Miami, your Waymo ride is ready
Adoption and User Experience
- Several commenters are eager to try Waymo in Miami, especially after bad Uber/Lyft experiences.
- Many report Waymo rides feeling safer, calmer, cleaner, more predictable, and more private (no chatty or reckless driver).
- Others describe unsettling experiences: odd routing, extreme slowness, a vehicle stuck on tram tracks, a pickup that left without them.
- Some women and parents reportedly prefer AVs over being alone with a human driver, even when that means violating ToS by sending kids alone.
Pricing, Economics, and Idle Fleets
- Confusion over unit economics: cars are expensive; one estimate is around $150k per vehicle.
- Waymo is often similar in price to Uber/Lyft, sometimes more, sometimes less (reports vary by city and over time).
- Commenters note that vehicles spend vast amounts of time idle between trips, suggesting current pricing isn’t demand-maximizing.
- Others argue prices are set by what users will pay, not cost, and that a premium is justified by a better experience.
Labor, Inequality, and Local Economic Impact
- A major thread: 30–40% of Uber/Lyft fares currently go to local drivers; AVs redirect that share to corporate profits, investors, and (indirectly) 401(k)s.
- Some see this as classic automation: like looms or typists, low-skill jobs disappear but society benefits long-term.
- Others emphasize wealth concentration, loss of a “backup net” job, and parallels to deindustrialization and political backlash.
- Debate over whether remote “fleet response” jobs are local, and whether they’ll be decent-paying vs offshore call centers.
City Form, Parking, and Traffic
- Optimists predict fewer private cars, consolidated charging depots on cheap land, and repurposed parking lots for higher-density uses.
- Skeptics note no visible transformation yet in cities that already have AVs; traffic and parking still feel as bad as before.
- Concerns about added “deadheading” miles and induced demand: more car trips, more congestion, “zombie lots” of AVs.
Safety, Weather, and Liability
- Many switch to Waymo after frightening human-driven rides; some would pay a premium for perceived safety.
- Others highlight AV failure modes: rain performance, power outages freezing fleets, track incidents.
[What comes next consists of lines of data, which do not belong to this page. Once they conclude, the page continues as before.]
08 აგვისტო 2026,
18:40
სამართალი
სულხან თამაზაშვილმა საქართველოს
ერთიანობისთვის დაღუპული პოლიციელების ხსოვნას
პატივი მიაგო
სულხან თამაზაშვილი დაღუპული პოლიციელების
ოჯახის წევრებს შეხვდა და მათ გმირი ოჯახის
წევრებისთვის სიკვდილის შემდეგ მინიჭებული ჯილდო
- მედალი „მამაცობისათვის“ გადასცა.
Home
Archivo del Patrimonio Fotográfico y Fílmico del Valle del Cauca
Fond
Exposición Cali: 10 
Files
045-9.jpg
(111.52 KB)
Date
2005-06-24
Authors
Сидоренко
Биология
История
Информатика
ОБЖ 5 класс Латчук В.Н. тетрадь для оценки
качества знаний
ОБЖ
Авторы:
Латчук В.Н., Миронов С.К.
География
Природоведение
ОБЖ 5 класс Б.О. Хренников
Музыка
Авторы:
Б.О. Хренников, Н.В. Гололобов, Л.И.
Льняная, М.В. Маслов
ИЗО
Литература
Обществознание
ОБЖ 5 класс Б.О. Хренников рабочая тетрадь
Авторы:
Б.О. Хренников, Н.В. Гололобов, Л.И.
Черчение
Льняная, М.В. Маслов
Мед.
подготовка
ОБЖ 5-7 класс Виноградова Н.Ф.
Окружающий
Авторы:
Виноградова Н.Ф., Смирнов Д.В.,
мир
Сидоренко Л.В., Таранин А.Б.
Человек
- Liability is seen as murky; some expect personal insurance and courts to treat it similarly to human-caused crashes.
Public Transit and Broader Transport Mix
- Some argue the U.S. needs rail and buses more than robotaxis; others counter that AVs solve last-mile gaps and can themselves be buses.
- One discussion points out that driver salaries are a major share of transit agency costs, so autonomous buses could unlock more routes and frequency.
- General consensus that AVs are only one piece; walking, biking, and transit must stay central for healthy cities.
Future of Car Ownership and Industry
- One camp expects ubiquitous AVs to slash car ownership and the total car market (especially for legacy OEMs).
- Others say at current or foreseeable prices, owning a car remains far cheaper for most households, especially for longer trips.
- Debate over whether future cost reductions and small single-passenger pods can change this calculus.
Privacy and Social Aspects
- Riders like not sharing confined space with a stranger, even if cameras and mics (usually disabled) record them for the company.
- Some miss serendipitous conversations with drivers and see AVs as another step toward social isolation.